**Instructions for the task**
Reproduce every line of the material below character for character, preserving the original order.

**Extracted records**
BEGIN
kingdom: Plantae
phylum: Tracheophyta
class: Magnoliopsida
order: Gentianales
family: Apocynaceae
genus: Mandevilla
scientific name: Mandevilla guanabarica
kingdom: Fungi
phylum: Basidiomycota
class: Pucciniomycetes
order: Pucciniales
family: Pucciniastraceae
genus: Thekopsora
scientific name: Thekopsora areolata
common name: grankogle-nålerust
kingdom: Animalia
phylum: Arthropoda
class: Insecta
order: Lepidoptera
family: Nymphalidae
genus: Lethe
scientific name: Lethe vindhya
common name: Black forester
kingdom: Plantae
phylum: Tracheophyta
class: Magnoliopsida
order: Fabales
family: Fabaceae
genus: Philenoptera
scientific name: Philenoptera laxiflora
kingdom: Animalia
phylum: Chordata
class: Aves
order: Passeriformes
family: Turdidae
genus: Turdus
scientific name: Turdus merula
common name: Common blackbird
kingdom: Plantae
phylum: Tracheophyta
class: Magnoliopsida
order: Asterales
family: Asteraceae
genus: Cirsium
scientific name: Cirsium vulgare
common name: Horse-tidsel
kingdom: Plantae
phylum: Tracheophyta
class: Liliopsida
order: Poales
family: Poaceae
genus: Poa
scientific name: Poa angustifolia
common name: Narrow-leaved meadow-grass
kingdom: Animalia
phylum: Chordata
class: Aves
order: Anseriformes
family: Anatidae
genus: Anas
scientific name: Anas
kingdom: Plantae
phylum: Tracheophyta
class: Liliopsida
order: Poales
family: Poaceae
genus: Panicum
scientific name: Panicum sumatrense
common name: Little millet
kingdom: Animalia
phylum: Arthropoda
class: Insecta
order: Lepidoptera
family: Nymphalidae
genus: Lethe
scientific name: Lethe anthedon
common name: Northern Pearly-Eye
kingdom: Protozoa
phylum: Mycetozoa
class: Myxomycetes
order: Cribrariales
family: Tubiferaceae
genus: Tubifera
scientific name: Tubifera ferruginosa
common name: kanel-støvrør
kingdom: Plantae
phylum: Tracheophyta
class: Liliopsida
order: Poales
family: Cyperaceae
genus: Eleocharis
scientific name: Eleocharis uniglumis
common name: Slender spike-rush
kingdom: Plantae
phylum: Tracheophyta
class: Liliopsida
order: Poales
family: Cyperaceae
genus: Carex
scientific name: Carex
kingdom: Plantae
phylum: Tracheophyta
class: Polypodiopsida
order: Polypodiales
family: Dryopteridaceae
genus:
END
**Response**
kingdom: Plantae
phylum: Tracheophyta
class: Magnoliopsida
order: Gentianales
family: Apocynaceae
genus: Mandevilla
scientific name: Mandevilla guanabarica
kingdom: Fungi
phylum: Basidiomycota
class: Pucciniomycetes
order: Pucciniales
family: Pucciniastraceae
genus: Thekopsora
scientific name: Thekopsora areolata
common name: grankogle-nålerust
kingdom: Animalia
phylum: Arthropoda
class: Insecta
order: Lepidoptera
family: Nymphalidae
genus: Lethe
scientific name: Lethe vindhya
common name: Black forester
kingdom: Plantae
phylum: Tracheophyta
class: Magnoliopsida
order: Fabales
family: Fabaceae
genus: Philenoptera
scientific name: Philenoptera laxiflora
kingdom: Animalia
phylum: Chordata
class: Aves
order: Passeriformes
family: Turdidae
genus: Turdus
scientific name: Turdus merula
common name: Common blackbird
kingdom: Plantae
phylum: Tracheophyta
class: Magnoliopsida
order: Asterales
family: Asteraceae
genus: Cirsium
scientific name: Cirsium vulgare
common name: Horse-tidsel
kingdom: Plantae
phylum: Tracheophyta
class: Liliopsida
order: Poales
family: Poaceae
genus: Poa
scientific name: Poa angustifolia
common name: Narrow-leaved meadow-grass
kingdom: Animalia
phylum: Chordata
class: Aves
order: Anseriformes
family: Anatidae
genus: Anas
scientific name: Anas
kingdom: Plantae
phylum: Tracheophyta
class: Liliopsida
order: Poales
family: Poaceae
genus: Panicum
scientific name: Panicum sumatrense
common name: Little millet
kingdom: Animalia
phylum: Arthropoda
class: Insecta
order: Lepidoptera
family: Nymphalidae
genus: Lethe
scientific name: Lethe anthedon
common name: Northern Pearly-Eye
kingdom: Protozoa
phylum: Mycetozoa
class: Myxomycetes
order: Cribrariales
family: Tubiferaceae
genus: Tubifera
scientific name: Tubifera ferruginosa
common name: kanel-støvrør
kingdom: Plantae
phylum: Tracheophyta
class: Liliopsida
order: Poales
family: Cyperaceae
genus: Eleocharis
scientific name: Eleocharis uniglumis
common name: Slender spike-rush
kingdom: Plantae
phylum: Tracheophyta
class: Liliopsida
order: Poales
family: Cyperaceae
genus: Carex
scientific name: Carex
kingdom: Plantae
phylum: Tracheophyta
class: Polypodiopsida
order: Polypodiales
family: Dryopteridaceae
genus:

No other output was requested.